今回は御神体がどれか分かっているので、大聖堂の礼拝堂にあたるホールで、御神体の植木鉢に軽く頭を下げておく。

お祈りまではしないが流石に素通りもどうかと思うので、アシェルなりの神様への敬意だ。

今日もメアリーが先導してくれて、その後ろをアークエイドに腕を絡めて歩いていく。
家族以外にエスコートされる気恥ずかしさより眠気の方が勝ちそうで、時折ぐらつく身体の支えにしている感じだ。

神官が開けてくれた儀式の間へメアリーが入っていく。

相変わらず儀式の間は真っ白で。
何処に照明があるのか分からないが、とても明るい空間だ。

中央の雛壇と祭壇の前には、白を基調にした衣装に身を包んだアルフォードとイザベルが立っていて、同じく白を基調にした少し派手な神官服を着た祭司から説明を受けている。
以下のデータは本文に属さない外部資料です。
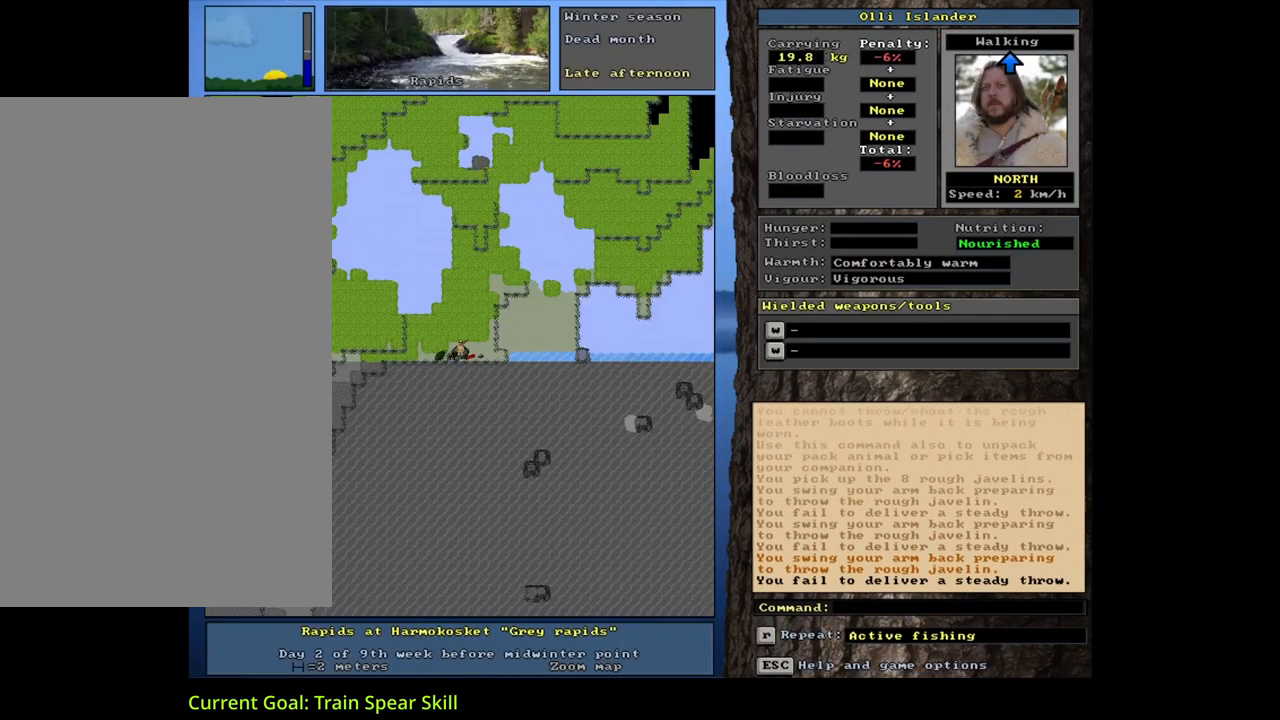
{"keys": [], "mouse": [], "events": [[100, "t", "down"], [217, "t", "up"], [383, "return", "down"], [483, "return", "up"]]}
来年にはアシェルとアークエイドの婚約式をする予定なのだが、儀式そのものに出られないアシェルもあそこに立つのだろうかと少し疑問に思う。

残る家族は壁際で談笑に耽っているようだ。

二家で行う婚約式は二回目だし、メイディー家は三回目、トラスト伯爵家は四回目の婚約式への参加である。
当主たちは自分達や兄弟のものにも参加しているだろうし、雰囲気に緊張などは見られず和やかに過ごしている。

アシェルにとっては見ているだけでも不安を掻き立てる部屋なのだが、儀式の間に足を踏み入れない訳にはいかない。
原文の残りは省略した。